Harrison suspects all the wheat acres will be double-cropped with either soybeans or “on a good number of acres, cotton. And, if it’s minimum-tilled, the Hessian fly doesn’t really care what’s planted behind wheat. If wheat stubble is left that has fly pupae in it, the second crop’s canopy and summer weather helps them survive.”

And fair warning: returning with minimum-till wheat this fall will mean “the Hessian fly will be extremely happy.”

During the season, leaf rust built to “rather high levels. It appeared some of the varieties that had reasonable resistance against it didn’t do as well against it this spring.

“I’m not sure how many fungicides went out in the state. There were some, though, because we planted many varieties last fall we normally don’t. That was due to seed shortages.”

Harrison is “sure” Louisiana’s crop was impacted due to the unfamiliar or non-adapted varieties. Because of fungicide treatments, “it’s made management more expensive on varieties that weren’t first-choice.

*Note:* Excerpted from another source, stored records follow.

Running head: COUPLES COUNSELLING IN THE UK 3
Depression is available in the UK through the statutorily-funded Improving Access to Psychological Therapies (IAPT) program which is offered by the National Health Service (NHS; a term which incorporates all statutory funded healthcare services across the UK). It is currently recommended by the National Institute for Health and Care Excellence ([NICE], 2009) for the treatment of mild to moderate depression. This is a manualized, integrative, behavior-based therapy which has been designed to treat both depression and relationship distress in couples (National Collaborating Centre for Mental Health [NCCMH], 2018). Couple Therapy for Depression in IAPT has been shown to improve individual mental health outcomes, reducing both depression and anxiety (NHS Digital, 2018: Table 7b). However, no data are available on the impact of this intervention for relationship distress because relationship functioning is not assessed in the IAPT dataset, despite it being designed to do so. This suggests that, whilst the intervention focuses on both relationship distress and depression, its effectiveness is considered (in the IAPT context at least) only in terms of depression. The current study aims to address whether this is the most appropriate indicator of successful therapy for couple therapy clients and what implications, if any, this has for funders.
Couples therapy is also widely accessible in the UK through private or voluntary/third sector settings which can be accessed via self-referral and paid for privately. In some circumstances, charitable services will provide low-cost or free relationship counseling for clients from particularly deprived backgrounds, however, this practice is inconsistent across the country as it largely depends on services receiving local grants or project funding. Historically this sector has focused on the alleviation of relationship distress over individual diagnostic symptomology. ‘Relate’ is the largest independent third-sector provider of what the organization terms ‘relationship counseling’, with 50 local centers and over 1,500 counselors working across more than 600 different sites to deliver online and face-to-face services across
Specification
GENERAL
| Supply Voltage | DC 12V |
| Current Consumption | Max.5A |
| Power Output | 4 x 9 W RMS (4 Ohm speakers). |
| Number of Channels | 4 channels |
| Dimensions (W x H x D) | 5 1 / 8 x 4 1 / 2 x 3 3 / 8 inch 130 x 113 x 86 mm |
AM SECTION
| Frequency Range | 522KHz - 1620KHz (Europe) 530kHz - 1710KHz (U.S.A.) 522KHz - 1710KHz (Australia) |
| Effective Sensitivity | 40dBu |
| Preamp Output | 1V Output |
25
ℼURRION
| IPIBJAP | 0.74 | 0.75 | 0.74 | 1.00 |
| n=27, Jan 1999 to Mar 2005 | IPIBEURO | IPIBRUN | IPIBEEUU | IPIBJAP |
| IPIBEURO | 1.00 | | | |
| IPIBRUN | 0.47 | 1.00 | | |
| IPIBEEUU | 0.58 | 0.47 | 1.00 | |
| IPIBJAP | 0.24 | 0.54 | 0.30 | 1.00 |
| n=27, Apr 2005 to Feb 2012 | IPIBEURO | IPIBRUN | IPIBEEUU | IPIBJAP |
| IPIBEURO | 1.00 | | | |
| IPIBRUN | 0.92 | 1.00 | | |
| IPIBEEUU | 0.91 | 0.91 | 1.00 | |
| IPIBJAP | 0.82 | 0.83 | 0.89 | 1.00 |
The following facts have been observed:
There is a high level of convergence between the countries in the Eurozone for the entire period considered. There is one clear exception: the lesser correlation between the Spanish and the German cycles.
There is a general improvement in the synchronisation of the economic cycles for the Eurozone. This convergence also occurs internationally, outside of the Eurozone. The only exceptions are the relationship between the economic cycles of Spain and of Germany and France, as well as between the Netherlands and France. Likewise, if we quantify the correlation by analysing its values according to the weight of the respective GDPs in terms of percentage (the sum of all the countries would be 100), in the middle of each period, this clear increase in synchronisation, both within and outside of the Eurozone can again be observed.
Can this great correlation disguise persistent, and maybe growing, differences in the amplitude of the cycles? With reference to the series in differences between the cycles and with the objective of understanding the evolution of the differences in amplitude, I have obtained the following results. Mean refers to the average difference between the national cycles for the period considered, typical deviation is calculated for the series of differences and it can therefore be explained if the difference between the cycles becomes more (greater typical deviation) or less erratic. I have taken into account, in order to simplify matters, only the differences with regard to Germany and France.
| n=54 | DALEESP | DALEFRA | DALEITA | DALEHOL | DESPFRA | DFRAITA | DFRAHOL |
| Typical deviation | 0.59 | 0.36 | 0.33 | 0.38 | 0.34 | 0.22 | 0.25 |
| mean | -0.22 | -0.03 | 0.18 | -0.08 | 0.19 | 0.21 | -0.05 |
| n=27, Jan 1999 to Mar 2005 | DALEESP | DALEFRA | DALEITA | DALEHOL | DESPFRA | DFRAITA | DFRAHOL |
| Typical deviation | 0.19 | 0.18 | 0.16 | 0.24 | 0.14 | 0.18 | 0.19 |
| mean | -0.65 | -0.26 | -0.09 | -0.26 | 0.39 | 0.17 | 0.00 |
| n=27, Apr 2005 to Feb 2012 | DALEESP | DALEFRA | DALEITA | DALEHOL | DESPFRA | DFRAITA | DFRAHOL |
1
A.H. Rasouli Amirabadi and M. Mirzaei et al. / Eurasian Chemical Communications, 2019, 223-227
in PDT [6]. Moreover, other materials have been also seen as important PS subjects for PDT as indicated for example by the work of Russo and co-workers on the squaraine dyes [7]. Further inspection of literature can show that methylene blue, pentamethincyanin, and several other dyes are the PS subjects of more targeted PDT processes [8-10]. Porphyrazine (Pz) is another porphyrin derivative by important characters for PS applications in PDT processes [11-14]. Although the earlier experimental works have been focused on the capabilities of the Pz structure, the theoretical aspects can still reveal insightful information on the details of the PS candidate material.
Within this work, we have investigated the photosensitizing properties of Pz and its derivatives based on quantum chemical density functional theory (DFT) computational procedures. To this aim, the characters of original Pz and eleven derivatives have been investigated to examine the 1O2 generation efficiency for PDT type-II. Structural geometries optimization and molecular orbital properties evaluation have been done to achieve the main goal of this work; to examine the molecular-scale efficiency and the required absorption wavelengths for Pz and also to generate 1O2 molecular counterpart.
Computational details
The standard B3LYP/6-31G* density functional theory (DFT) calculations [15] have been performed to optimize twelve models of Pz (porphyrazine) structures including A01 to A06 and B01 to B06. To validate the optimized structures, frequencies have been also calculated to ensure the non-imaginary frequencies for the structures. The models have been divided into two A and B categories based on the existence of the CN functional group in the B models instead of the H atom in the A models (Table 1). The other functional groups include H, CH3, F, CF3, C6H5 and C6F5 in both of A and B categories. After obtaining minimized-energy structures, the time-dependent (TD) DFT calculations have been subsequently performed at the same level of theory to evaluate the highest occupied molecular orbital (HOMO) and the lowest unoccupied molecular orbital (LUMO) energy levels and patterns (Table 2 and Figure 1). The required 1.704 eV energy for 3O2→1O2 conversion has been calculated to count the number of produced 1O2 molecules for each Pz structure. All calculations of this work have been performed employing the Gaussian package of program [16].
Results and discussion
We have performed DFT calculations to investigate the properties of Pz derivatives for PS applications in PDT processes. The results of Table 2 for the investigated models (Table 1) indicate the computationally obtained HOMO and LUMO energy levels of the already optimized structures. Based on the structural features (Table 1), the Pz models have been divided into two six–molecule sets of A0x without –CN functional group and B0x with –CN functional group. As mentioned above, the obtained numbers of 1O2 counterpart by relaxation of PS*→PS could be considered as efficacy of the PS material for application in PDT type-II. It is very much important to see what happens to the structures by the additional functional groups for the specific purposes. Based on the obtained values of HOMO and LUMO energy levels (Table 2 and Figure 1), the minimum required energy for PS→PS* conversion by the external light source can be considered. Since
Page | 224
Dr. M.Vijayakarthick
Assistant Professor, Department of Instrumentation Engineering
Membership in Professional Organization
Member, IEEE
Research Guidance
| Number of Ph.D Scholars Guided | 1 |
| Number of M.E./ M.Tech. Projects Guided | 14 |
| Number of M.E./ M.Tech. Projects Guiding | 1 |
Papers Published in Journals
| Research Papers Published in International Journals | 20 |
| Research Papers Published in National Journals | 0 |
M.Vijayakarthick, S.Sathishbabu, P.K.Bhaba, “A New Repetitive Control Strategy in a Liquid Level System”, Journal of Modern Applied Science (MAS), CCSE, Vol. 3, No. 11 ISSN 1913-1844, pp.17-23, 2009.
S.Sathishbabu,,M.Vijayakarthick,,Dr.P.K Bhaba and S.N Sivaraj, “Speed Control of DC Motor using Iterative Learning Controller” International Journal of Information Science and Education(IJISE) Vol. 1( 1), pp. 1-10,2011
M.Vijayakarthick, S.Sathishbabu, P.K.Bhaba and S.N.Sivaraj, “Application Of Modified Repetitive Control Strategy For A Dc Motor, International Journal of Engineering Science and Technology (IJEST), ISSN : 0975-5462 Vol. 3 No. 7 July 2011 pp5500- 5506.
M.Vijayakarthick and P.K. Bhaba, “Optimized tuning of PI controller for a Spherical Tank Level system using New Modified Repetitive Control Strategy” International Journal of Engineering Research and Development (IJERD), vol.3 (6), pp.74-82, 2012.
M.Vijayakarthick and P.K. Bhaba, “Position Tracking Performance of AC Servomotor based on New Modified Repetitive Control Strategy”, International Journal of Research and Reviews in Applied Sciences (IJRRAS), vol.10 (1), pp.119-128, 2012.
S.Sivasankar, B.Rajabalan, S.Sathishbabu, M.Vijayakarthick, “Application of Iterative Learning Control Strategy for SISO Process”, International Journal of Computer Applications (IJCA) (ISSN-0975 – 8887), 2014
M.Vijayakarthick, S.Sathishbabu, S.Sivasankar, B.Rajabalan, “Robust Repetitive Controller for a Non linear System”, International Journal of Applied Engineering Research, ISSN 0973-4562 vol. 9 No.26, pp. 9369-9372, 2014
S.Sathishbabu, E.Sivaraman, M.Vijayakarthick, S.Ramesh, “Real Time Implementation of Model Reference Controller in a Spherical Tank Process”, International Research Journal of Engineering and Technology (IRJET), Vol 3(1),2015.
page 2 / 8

I’m aware of some varieties that should not have been planted this far south. Those headed out very late, if at all. Those fields will have low yields.”

All in all, though, “the wheat crop is good. Wheat in north Louisiana is better than in the southern half. But overall, the crop is good.”

The wheat should be coming into elevators very quickly through early June. Harvest began in late May and “has been going wide-open all over the state. I’ve heard reports of some very long lines at local elevators.”

Preliminary yields are solid. Fields with drainage problems in January and February are cutting in the 40-bushel range. As a counterbalance, other fields are yielding around 70 bushels.

“I think yields will be good statewide. I don’t know about great, but ‘good’ is safe. We did have some freeze damage this spring that didn’t really show up until harvest in the form of blank heads and missing seed.”

Harrison says the five-university SUNGRAINS (Southeastern University Grains) consortium continues to develop new varieties for the Gulf Coast. LSU, one of the members, will “probably release a wheat and an oat variety this summer.”